Fundada por um bilionário francês, "Airbnb da educação” oferece
formação gratuita na área de TI em Paris e na Califórnia.
São
Paulo — No clássico nerd “O guia do mochileiro das galáxias”, de Douglas Adams,
uma civilização constrói um robô inteligente que tem respostas para tudo.
Questionado sobre qual é o sentido da vida, ele dá uma resposta comicamente
inusitada: “42”.
Em homenagem à célebre brincadeira do livro, esse também é o nome
da primeira universidade do mundo sem professores,
estabelecida desde 2013 na França e desde 2016 na região do Vale do Silício,
nos Estados Unidos.
A referência nerd não é à toa:
a 42 oferece formação em disciplinas de tecnologia da informação (TI), como
programação de computadores e desenvolvimento de software.
Em vez de aulas tradicionais,
com um docente à frente da classe, a ideia é que os colegas ajudem uns ao
outros a elaborar seus projetos e, depois, atribuam-se notas mutuamente.
O sistema fez sucesso: desde a
sua fundação em Paris há quatro anos, os pedidos de inscrição têm superado a
quantidade de vagas disponíveis.
O nome por trás da iniciativa é
o do bilionário francês Xavier Niel, fundador e principal acionista da empresa
de telecomunicações francesa Illiad, coproprietário do jornal “Le Monde” e dono
da Monaco Telecom. Sua ideia é fazer da 42 uma espécie de “Airbnb da educação”.
Com patrimônio líquido estimado
em 8,1 bilhões de dólares, Niel subsidia integralmente a iniciativa: os
estudantes não têm que pagar nenhum centavo de mensalidade e a acomodação é
gratuita. A única condição obrigatória para se inscrever é ter entre 18 e 30
anos de idade.
De acordo com a BBC, ex-alunos da
42 hoje trabalham para empresas como IBM,
Amazon e Tesla, ou fundaram seus próprios negócios na área de tecnologia.
Como funciona?
A faculdade combina dois princípios
bastante populares entre pedagogos: o conhecimento passado de aluno para
aluno (“peer-to-peer learning”) e o aprendizado por meio de projetos. O
“detalhe” radical é a ausência completa de professores ou supervisores de
qualquer tipo.
De forma independente, o aluno
pode escolher entre uma série de projetos, como o design de um game ou de um
website, por exemplo, e começa a trabalhar com base em recursos disponíveis
gratuitamente na internet.
Para evoluir, ele precisa
buscar a ajuda de seus colegas de turma, que trabalham com ele numa grande sala
cheia de computadores. Um outro estudante será escolhido aleatoriamente para
avaliar o seu trabalho.
A evolução no
curso lembra a lógica de um game: os alunos “passam de nível” quando conseguem
completar um projeto e são considerados graduados quando atingem o nível 21, o
que costuma levar de três a cinco anos. Há um certificado, mas não um diploma
formal no final do processo.
Prós e contras
Para os
fundadores da universidade, o modelo tradicional de educação faz com que o
aluno se torne um receptor passivo do conhecimento transmitido pelo professor.

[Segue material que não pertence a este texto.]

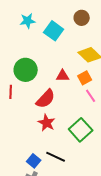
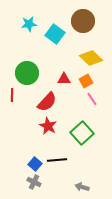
brown circle: (82, 18) -> (83, 21), size x1.5
black line: (56, 157) -> (57, 160), turned -30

O sistema da 42 ajudaria a tirá-lo dessa zona de conforto.
“As empresas nos deram o
feedback de que os nossos ex-alunos são mais aptos a buscar informação por si
mesmos, em vez de pedir instruções para seus supervisores”, diz Brittany Bir,
diretora de operações da 42, à BBC.
De acordo com ela, a proposta
inusitada da faculdade dá confiança para que os alunos busquem soluções de
forma autônoma, criativa e por vezes genial.
Além disso, eles ganham jogo de
cintura para trabalhar em equipe, negociar e defender suas ideias. “Isso é
especialmente importante para programadores de computadores, que são famosos
por não terem certas habilidades sociais”, afirma Bir.
Por outro lado, a diretora da
42 admite que a metodologia não é para todo mundo. Para se dar bem numa
universidade sem professores, é preciso ter muita motivação, disciplina e
facilidade para administrar o próprio tempo.
Outro desafio está na relação
com os demais estudantes. Algumas pessoas já desistiram do processo por
causa dos atritos gerados com o grupo, causados justamente pela falta de
hierarquia. Afinal, aceitar uma nota baixa de um colega “igual” a você — e não de um professor — exige grandes doses de humildade.